The Deschan Palace (Romanianized as Dejan), also known as the Scherter House, is a historic building in Timișoara, Romania, built in 1735 in the neoclassical style. The building hosted the first bazaar and the first casino in Timișoara.
== History ==
The palace was built around 1735 by the de Jean family, originally from France, who received a noble title in 1744 and on this occasion changed their name to Deschan de Hansen. Johann Anton Deschan von Hansen was a councilor of the Hungarian Court Chamber at the time. He participated in the siege of 1716 under the command of Prince Eugene of Savoy and then became an advisor to Governor Florimond de Mercy. The plot of the palace (about 2,400 m^{2}) was in the 17th–20th centuries the largest plot belonging to a civil owner in the Timișoara Fortress – which reflects the special importance of its owner. Later, the first bazaar in Timișoara opened in the inner courtyard. For a long time, the building was simply known by the people of Timișoara as the "Bazaar" (Bazarul).

The southern body of the palace was rebuilt and expanded in 1802 (or 1810), where in 1830 the first casino in Timișoara was set up on the first floor.

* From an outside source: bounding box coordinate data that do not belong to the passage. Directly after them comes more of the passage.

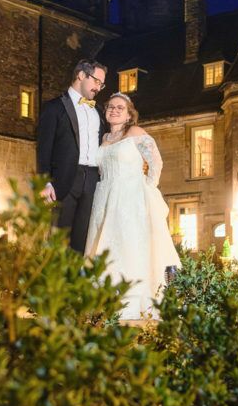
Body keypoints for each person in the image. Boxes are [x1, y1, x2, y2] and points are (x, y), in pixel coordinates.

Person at [85, 92, 180, 320]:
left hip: (129, 197)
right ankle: (103, 297)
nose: (114, 110)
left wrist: (147, 186)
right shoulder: (104, 138)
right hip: (104, 196)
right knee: (103, 244)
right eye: (111, 107)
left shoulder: (135, 133)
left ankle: (132, 299)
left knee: (128, 244)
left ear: (129, 115)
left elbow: (155, 160)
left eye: (120, 107)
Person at [36, 59, 107, 253]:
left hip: (92, 180)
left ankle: (76, 282)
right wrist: (44, 182)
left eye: (102, 84)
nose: (98, 88)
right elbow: (44, 148)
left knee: (82, 241)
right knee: (59, 240)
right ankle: (58, 283)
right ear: (81, 75)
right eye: (96, 81)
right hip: (65, 179)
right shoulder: (53, 108)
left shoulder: (99, 112)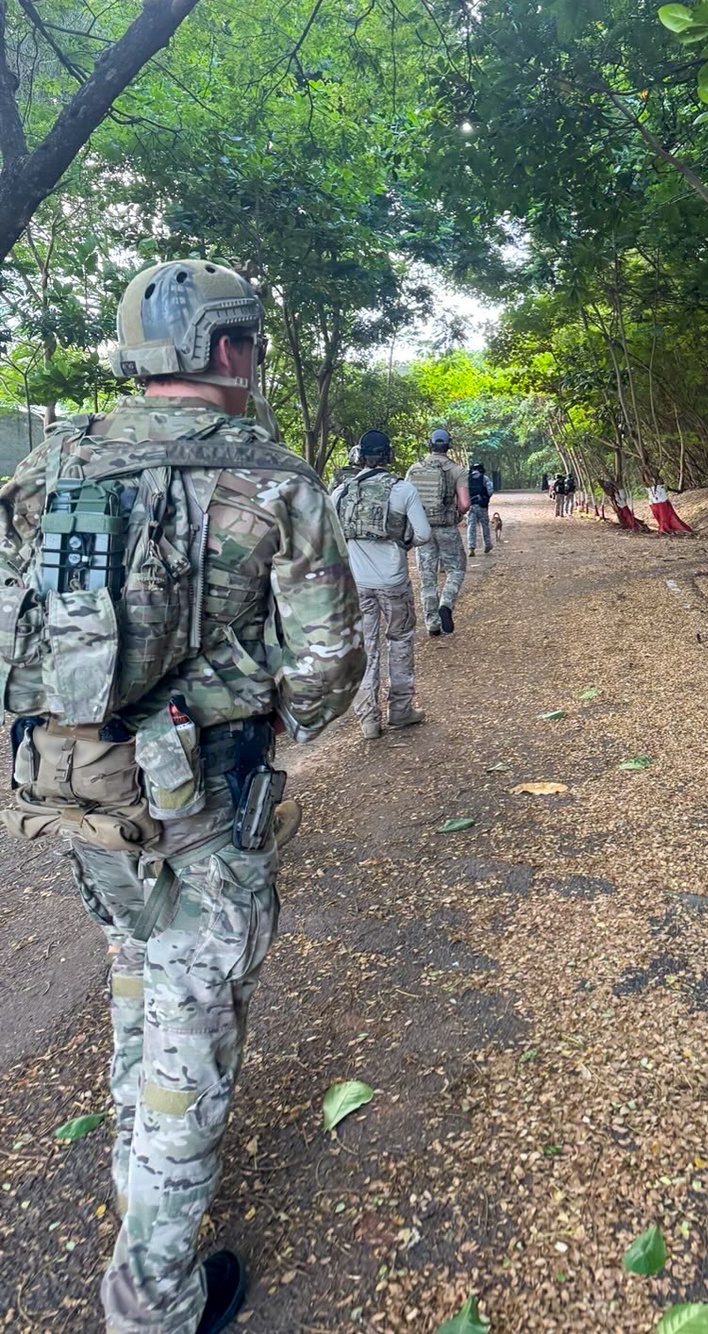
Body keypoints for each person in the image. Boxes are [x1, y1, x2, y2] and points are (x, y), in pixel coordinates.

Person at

After the Romanian Revolution, the building was returned and renovated by the current owners. Currently inside it are commercial spaces.
== Architecture ==
The eastern, northern and western bodies are made in the so-called "provincial baroque" style, with simple facades and windows with "traditional" frames. The southern body corresponds to the neoclassical style. The ground floor of the southern body is designed as a socle with bossages. On the first and second floors, the main avant-corps is punctuated by semi-columns and pilasters with classic Corinthian capitals. The cornice decorated in a classicist manner is also noteworthy. The gate ends with a basket-handle arch. The inner courtyard has verandas leaning on arches.